-- Document segment follows --

Couscous Pilaf with Salty Lassi

Couscous (pronounced /ˈkʊskʊs/ or /ˈkuːskuːs/) is a North African dish that has become popular in many countries. It was originally made from millet. Historians have different opinions as to when wheat began to replace the use of millet. The conversion seems to have occurred sometime in the twentieth century, although many regions continue to use the traditional millet. Couscous seems to have a North African origin. Archaeological evidence dating back to the 9th Century, consisting of kitchen utensils needed to prepare this dish, has been found in this part of the world.

Today, Couscous granules are usually made by rolling moistened coarsely ground semolina wheat into small balls, which are then coated with finely ground wheat flour. The finished granules are roughly spherical shape and about one millimeter in diameter before cooking. Different cereals may be used regionally to produce the granules. Traditional couscous requires considerable preparation time and is usually steamed. In many places, a more-processed, quick-cook couscous is available and is particularly valued for its short preparation time. Couscous is traditionally served under a meat or vegetable stew. It can also be eaten alone, flavored or plain, warm or cold (e.g., mixed with Tabbouleh), or as a side dish.

-- Document segment concluded --

→ **Tasks to complete**:
**a.** From the couscous passage, copy out the words starting with "Today, Couscous granules" and going on through "a side dish.".
**b.** Answer these questions using the couscous passage:
(i) What was couscous originally made from?
(ii) About how wide are the finished granules before cooking?
(iii) What century does the archaeological evidence of couscous utensils date back to?

-- Material supplied follows --

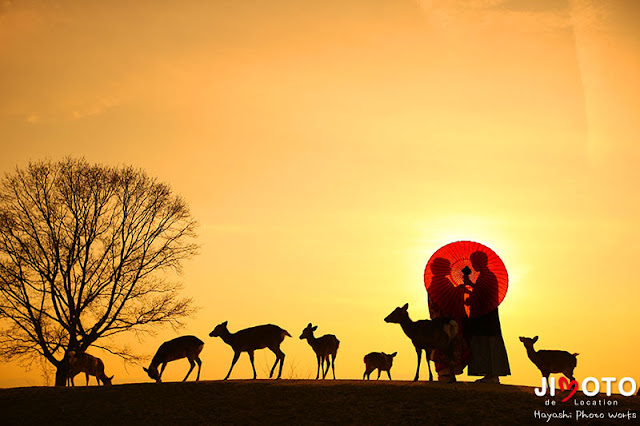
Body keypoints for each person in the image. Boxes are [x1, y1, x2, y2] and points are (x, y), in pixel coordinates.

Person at [462, 251, 510, 383]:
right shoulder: (485, 276)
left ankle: (491, 374)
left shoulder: (487, 276)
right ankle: (490, 374)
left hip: (486, 317)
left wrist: (471, 297)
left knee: (487, 344)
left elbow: (483, 296)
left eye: (474, 262)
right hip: (486, 316)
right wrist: (470, 284)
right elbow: (480, 291)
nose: (473, 265)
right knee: (485, 343)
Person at [427, 257, 469, 382]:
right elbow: (449, 300)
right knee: (447, 345)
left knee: (445, 345)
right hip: (446, 321)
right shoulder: (441, 283)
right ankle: (445, 372)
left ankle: (446, 372)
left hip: (439, 321)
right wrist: (461, 289)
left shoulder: (434, 283)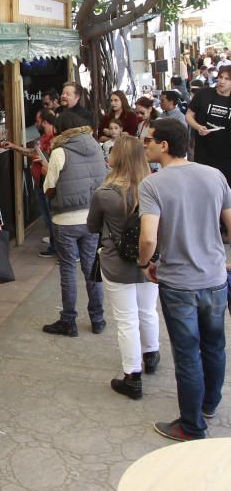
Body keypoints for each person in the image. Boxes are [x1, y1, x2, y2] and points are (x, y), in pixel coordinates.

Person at [139, 118, 231, 440]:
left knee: (188, 354)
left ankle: (192, 426)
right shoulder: (214, 176)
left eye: (149, 140)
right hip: (216, 279)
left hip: (178, 284)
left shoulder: (152, 184)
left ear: (164, 146)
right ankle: (209, 404)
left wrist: (144, 263)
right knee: (215, 345)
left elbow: (148, 239)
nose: (145, 145)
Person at [86, 135, 160, 400]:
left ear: (118, 157)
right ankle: (151, 354)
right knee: (148, 310)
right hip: (149, 260)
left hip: (117, 263)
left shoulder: (105, 193)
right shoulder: (153, 187)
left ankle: (133, 375)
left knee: (126, 319)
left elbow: (92, 226)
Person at [42, 112, 108, 337]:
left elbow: (49, 188)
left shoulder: (59, 152)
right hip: (92, 218)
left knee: (68, 270)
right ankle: (98, 318)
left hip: (65, 220)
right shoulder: (96, 146)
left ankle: (68, 321)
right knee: (92, 268)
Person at [2, 108, 57, 258]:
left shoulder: (55, 139)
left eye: (38, 120)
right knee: (48, 218)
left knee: (52, 218)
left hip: (49, 184)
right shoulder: (44, 137)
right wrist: (14, 146)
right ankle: (55, 247)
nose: (36, 123)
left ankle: (59, 249)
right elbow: (32, 152)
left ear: (45, 122)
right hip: (40, 183)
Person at [187, 67, 231, 187]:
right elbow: (189, 115)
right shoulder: (203, 94)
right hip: (203, 153)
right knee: (203, 187)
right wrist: (198, 127)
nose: (222, 81)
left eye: (227, 79)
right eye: (221, 77)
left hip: (226, 156)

-- Material supplied concluded --

→ **Answers for each item**:
**a.**
Today, Couscous granules are usually made by rolling moistened coarsely ground semolina wheat into small balls, which are then coated with finely ground wheat flour. The finished granules are roughly spherical shape and about one millimeter in diameter before cooking. Different cereals may be used regionally to produce the granules. Traditional couscous requires considerable preparation time and is usually steamed. In many places, a more-processed, quick-cook couscous is available and is particularly valued for its short preparation time. Couscous is traditionally served under a meat or vegetable stew. It can also be eaten alone, flavored or plain, warm or cold (e.g., mixed with Tabbouleh), or as a side dish.

**b.**
(i) Millet.
(ii) About one millimeter in diameter.
(iii) The 9th century.